When I was studying mechanical engineering, I used to sing a lot of Bollywood songs of bygone era. I had a good voice but didn’t get the chance to learn music properly. My friends used to appreciate me singing, and often remark that I had taken up the wrong stream and should have taken arts instead of pursuing science.
They were right in a way that studying arts would have given me extra push but I always wondered could somebody do both–not relinquish the interest in maths and science and still be artistic?
Well, my question got a fitting reply when I came across Arun Shenoy’s profile–a post graduate in computer science, tackling and juggling mathematical terms and still finding time to create music.
There is no harm or handicap if you want to pursue science, because it does not kill the art that is within you. You give wings to your imagination and creativity, and you need nothing else. Arun has given so much hope to people who pursue science but still have that artistic streak burning.
He has just launched his new album. Let’s hear more from him about his album and his journey as a musician:
Q1. Tell us about your new album–how you conceived the idea?
I had been listening to a lot of Soul and Funk music in recent times. Having been inspired by the strong emphasis on the groove and the infectious mood of the music, I decided to have a go at creating some music in this style, but with my own spin on this by incorporating flavours of jazz, and fusion with rock, the latter being a big part of my own musical journey. Then of course the quirk of having the Indian world flute, the Bansuri, performed by Ravichandra Kulur having a prominent role in the music. Hence the stylistic term “Bansuri Funk”.
The art director, Roshni Mohapatra, who is also my wife, wanted the album to be a concept one – themed around the fading art of vintage carnival poster illustrations. So that is how the music and the theme kind of evolved into an audio-visual experience of high energy funk music, combined with lots of vivid illustrations, typography, packaging and of course animation.
A lot of the songs on the album started out as jams between Ravi and me where I would send across a songwriting scratch of drums and bass to him, or maybe some guitar harmonies and melody ideas and he would build on that. And then I kept working on it by adding new layers and sounds to finally achieve what we hear today on the final release.
Q2. You seem to work quite hard on themes and names of your songs/albums, why?
Every song has a story to tell. The (visual) theme and the track titles are designed to better express the artist’s perception of the music, in a way that is self-explanatory but yet leaves a lot of room for the listener to form his/ her own impression on the music and hopefully make a connection in some form. I believe this connection is what makes a song memorable where people can relate to it based on their own personal experiences.

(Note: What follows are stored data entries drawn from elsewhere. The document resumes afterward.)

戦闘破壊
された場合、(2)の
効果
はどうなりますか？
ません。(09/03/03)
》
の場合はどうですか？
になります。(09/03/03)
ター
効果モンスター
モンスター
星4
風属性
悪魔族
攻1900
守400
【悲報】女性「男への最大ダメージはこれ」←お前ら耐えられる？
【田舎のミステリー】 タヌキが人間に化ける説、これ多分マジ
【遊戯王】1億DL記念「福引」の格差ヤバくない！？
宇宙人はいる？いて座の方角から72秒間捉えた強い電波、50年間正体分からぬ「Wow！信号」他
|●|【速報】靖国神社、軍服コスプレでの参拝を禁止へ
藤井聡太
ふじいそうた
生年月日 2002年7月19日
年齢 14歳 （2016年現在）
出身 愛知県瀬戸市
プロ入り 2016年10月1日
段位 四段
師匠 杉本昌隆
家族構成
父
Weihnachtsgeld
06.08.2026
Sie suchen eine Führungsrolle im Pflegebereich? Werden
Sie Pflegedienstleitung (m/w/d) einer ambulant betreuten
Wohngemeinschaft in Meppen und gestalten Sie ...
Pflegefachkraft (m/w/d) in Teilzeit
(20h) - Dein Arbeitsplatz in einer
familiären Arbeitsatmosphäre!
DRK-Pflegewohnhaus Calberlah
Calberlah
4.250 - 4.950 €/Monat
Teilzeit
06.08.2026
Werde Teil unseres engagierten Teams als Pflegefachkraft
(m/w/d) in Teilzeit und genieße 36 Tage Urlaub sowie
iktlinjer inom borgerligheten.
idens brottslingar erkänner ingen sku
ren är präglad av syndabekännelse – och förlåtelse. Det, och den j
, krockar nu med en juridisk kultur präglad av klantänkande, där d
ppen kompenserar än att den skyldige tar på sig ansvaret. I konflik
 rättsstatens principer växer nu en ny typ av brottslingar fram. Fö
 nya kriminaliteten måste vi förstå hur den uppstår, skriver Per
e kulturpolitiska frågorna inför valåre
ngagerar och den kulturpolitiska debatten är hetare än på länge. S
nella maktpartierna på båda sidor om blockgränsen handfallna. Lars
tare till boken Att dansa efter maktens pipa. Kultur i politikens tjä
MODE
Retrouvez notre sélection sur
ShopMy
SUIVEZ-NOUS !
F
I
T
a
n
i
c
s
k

Q3. You took four years to follow up your last album–what was cooking?
The year after Rumbadoodle in 2012, I released a single titled “Bliss” which was planned to be the introduction for my planned full length Indian World Fusion album. But I was still not sure of the production direction I wanted to take on that, so decided to leave it on the backburner for a while. I also released a series of other singles With Matthew Shell, Sridhar and my trio Soul’d, and only in 2015 decided to work on a full length new album in the style of Bansuri Funk, a sound that we came up with Soul’d.
Q4. How cool is to study science and follow something that is turly artistic?
Very cool. I have a post graduate degree in Computer Science and a consulting job in the Investment Banking world. This part of my life is very different and very disconnected from the artistic side of my life which is another full time undertaking in itself. I enjoy math, science and finance. So the banking side of things takes care of that, and of course my passion for music is taken care of by my career in the music business. It is of course stressful and very time consuming, but I actually quite enjoy it this way.
Q5. You love to experiment with your music. Is it fulfilling or helps you in some other way?
Yes. I always believe in pushing the boundaries of my own imagination to try and create the best possible music I can, and to also try and push the style of music forward. I believe that at the end of the day, it is as important for the musical genre itself to keep evolving to stay current and fresh, as much as it is for an artist to stay relevant.
Q6. What are the plans for near future?
A tremendous amount of time, effort and resources have gone into the creation of this album, and now I just want to take a break and hope the album is received well in the weeks and months to come. There are discussions afoot about taking the music live. So we are working on that aspect too.
Q7. Any message for our audience?
The full album is available for free streaming on my website at arunshenoy.com, where you can also check out all of the artwork in digital format and the 2 videos too. If you do like it, please do consider purchasing the digital download, or even better – the physical CD. I also do appreciate any help to spread the word. Thank you!